PROVIDED INFORMATION START

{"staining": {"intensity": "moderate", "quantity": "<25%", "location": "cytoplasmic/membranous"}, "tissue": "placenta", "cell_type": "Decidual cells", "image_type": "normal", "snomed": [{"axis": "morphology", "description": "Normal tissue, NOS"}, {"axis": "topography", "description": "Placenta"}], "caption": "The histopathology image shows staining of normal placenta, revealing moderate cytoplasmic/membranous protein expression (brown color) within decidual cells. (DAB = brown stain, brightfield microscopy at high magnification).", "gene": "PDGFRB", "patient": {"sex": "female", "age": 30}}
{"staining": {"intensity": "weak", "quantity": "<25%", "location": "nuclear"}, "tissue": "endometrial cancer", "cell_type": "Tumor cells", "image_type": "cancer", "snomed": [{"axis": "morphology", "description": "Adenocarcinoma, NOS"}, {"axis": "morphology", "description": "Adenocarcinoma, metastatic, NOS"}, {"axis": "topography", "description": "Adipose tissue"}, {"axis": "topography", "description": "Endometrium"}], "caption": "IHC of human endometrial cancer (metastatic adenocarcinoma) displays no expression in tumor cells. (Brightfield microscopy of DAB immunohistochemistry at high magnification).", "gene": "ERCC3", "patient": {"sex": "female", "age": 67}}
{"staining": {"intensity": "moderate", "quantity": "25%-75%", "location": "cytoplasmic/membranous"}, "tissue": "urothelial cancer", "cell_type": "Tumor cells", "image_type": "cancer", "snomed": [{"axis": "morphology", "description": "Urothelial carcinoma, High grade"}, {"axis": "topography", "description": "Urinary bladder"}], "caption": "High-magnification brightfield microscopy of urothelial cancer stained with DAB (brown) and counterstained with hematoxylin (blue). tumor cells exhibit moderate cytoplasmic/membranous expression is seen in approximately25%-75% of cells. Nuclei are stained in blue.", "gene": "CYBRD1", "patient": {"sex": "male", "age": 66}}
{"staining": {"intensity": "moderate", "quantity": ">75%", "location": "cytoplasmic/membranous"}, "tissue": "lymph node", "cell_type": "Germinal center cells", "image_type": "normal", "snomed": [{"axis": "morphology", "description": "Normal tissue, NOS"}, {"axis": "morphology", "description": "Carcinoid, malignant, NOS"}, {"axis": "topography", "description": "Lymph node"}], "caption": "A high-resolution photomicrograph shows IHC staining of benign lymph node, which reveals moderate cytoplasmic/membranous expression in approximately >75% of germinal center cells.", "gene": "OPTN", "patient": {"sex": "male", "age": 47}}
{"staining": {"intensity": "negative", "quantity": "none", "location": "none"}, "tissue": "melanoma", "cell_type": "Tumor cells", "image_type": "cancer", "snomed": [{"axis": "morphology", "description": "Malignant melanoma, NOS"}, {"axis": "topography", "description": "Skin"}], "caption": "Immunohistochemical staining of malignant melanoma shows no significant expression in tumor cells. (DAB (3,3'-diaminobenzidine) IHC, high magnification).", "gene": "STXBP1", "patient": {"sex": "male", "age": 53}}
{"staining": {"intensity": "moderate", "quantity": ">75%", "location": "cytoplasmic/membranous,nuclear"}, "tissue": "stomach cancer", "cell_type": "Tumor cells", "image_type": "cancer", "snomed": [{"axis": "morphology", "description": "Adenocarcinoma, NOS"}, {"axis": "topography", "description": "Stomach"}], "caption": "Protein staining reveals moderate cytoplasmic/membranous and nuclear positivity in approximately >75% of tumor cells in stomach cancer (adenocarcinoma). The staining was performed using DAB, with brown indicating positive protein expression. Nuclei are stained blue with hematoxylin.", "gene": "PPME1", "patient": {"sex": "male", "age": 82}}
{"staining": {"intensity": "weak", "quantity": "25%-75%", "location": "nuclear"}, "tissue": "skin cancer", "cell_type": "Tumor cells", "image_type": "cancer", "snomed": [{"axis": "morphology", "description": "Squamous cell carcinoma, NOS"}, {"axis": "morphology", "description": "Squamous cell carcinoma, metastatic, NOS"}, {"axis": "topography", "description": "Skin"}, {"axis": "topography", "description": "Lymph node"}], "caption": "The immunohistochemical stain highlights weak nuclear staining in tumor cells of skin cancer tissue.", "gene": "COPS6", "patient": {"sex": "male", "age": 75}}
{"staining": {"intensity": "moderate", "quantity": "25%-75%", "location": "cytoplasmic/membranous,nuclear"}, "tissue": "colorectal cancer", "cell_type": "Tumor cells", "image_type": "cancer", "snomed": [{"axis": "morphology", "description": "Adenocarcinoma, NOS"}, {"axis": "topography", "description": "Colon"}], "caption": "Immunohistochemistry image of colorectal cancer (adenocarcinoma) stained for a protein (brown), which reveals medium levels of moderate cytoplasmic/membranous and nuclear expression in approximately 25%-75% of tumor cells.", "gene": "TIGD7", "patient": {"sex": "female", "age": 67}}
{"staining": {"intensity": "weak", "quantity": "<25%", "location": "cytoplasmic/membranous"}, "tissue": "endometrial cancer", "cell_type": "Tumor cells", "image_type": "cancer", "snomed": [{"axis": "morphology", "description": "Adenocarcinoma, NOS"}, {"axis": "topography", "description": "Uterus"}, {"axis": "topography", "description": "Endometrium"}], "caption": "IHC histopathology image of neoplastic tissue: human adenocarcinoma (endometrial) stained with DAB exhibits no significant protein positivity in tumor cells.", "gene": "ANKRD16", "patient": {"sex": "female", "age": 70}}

PROVIDED INFORMATION END

**TASK OBJECTIVE**
All of the records above should be repeated exactly.

**EXERCISE RESULT**
{"staining": {"intensity": "moderate", "quantity": "<25%", "location": "cytoplasmic/membranous"}, "tissue": "placenta", "cell_type": "Decidual cells", "image_type": "normal", "snomed": [{"axis": "morphology", "description": "Normal tissue, NOS"}, {"axis": "topography", "description": "Placenta"}], "caption": "The histopathology image shows staining of normal placenta, revealing moderate cytoplasmic/membranous protein expression (brown color) within decidual cells. (DAB = brown stain, brightfield microscopy at high magnification).", "gene": "PDGFRB", "patient": {"sex": "female", "age": 30}}
{"staining": {"intensity": "weak", "quantity": "<25%", "location": "nuclear"}, "tissue": "endometrial cancer", "cell_type": "Tumor cells", "image_type": "cancer", "snomed": [{"axis": "morphology", "description": "Adenocarcinoma, NOS"}, {"axis": "morphology", "description": "Adenocarcinoma, metastatic, NOS"}, {"axis": "topography", "description": "Adipose tissue"}, {"axis": "topography", "description": "Endometrium"}], "caption": "IHC of human endometrial cancer (metastatic adenocarcinoma) displays no expression in tumor cells. (Brightfield microscopy of DAB immunohistochemistry at high magnification).", "gene": "ERCC3", "patient": {"sex": "female", "age": 67}}
{"staining": {"intensity": "moderate", "quantity": "25%-75%", "location": "cytoplasmic/membranous"}, "tissue": "urothelial cancer", "cell_type": "Tumor cells", "image_type": "cancer", "snomed": [{"axis": "morphology", "description": "Urothelial carcinoma, High grade"}, {"axis": "topography", "description": "Urinary bladder"}], "caption": "High-magnification brightfield microscopy of urothelial cancer stained with DAB (brown) and counterstained with hematoxylin (blue). tumor cells exhibit moderate cytoplasmic/membranous expression is seen in approximately25%-75% of cells. Nuclei are stained in blue.", "gene": "CYBRD1", "patient": {"sex": "male", "age": 66}}
{"staining": {"intensity": "moderate", "quantity": ">75%", "location": "cytoplasmic/membranous"}, "tissue": "lymph node", "cell_type": "Germinal center cells", "image_type": "normal", "snomed": [{"axis": "morphology", "description": "Normal tissue, NOS"}, {"axis": "morphology", "description": "Carcinoid, malignant, NOS"}, {"axis": "topography", "description": "Lymph node"}], "caption": "A high-resolution photomicrograph shows IHC staining of benign lymph node, which reveals moderate cytoplasmic/membranous expression in approximately >75% of germinal center cells.", "gene": "OPTN", "patient": {"sex": "male", "age": 47}}
{"staining": {"intensity": "negative", "quantity": "none", "location": "none"}, "tissue": "melanoma", "cell_type": "Tumor cells", "image_type": "cancer", "snomed": [{"axis": "morphology", "description": "Malignant melanoma, NOS"}, {"axis": "topography", "description": "Skin"}], "caption": "Immunohistochemical staining of malignant melanoma shows no significant expression in tumor cells. (DAB (3,3'-diaminobenzidine) IHC, high magnification).", "gene": "STXBP1", "patient": {"sex": "male", "age": 53}}
{"staining": {"intensity": "moderate", "quantity": ">75%", "location": "cytoplasmic/membranous,nuclear"}, "tissue": "stomach cancer", "cell_type": "Tumor cells", "image_type": "cancer", "snomed": [{"axis": "morphology", "description": "Adenocarcinoma, NOS"}, {"axis": "topography", "description": "Stomach"}], "caption": "Protein staining reveals moderate cytoplasmic/membranous and nuclear positivity in approximately >75% of tumor cells in stomach cancer (adenocarcinoma). The staining was performed using DAB, with brown indicating positive protein expression. Nuclei are stained blue with hematoxylin.", "gene": "PPME1", "patient": {"sex": "male", "age": 82}}
{"staining": {"intensity": "weak", "quantity": "25%-75%", "location": "nuclear"}, "tissue": "skin cancer", "cell_type": "Tumor cells", "image_type": "cancer", "snomed": [{"axis": "morphology", "description": "Squamous cell carcinoma, NOS"}, {"axis": "morphology", "description": "Squamous cell carcinoma, metastatic, NOS"}, {"axis": "topography", "description": "Skin"}, {"axis": "topography", "description": "Lymph node"}], "caption": "The immunohistochemical stain highlights weak nuclear staining in tumor cells of skin cancer tissue.", "gene": "COPS6", "patient": {"sex": "male", "age": 75}}
{"staining": {"intensity": "moderate", "quantity": "25%-75%", "location": "cytoplasmic/membranous,nuclear"}, "tissue": "colorectal cancer", "cell_type": "Tumor cells", "image_type": "cancer", "snomed": [{"axis": "morphology", "description": "Adenocarcinoma, NOS"}, {"axis": "topography", "description": "Colon"}], "caption": "Immunohistochemistry image of colorectal cancer (adenocarcinoma) stained for a protein (brown), which reveals medium levels of moderate cytoplasmic/membranous and nuclear expression in approximately 25%-75% of tumor cells.", "gene": "TIGD7", "patient": {"sex": "female", "age": 67}}
{"staining": {"intensity": "weak", "quantity": "<25%", "location": "cytoplasmic/membranous"}, "tissue": "endometrial cancer", "cell_type": "Tumor cells", "image_type": "cancer", "snomed": [{"axis": "morphology", "description": "Adenocarcinoma, NOS"}, {"axis": "topography", "description": "Uterus"}, {"axis": "topography", "description": "Endometrium"}], "caption": "IHC histopathology image of neoplastic tissue: human adenocarcinoma (endometrial) stained with DAB exhibits no significant protein positivity in tumor cells.", "gene": "ANKRD16", "patient": {"sex": "female", "age": 70}}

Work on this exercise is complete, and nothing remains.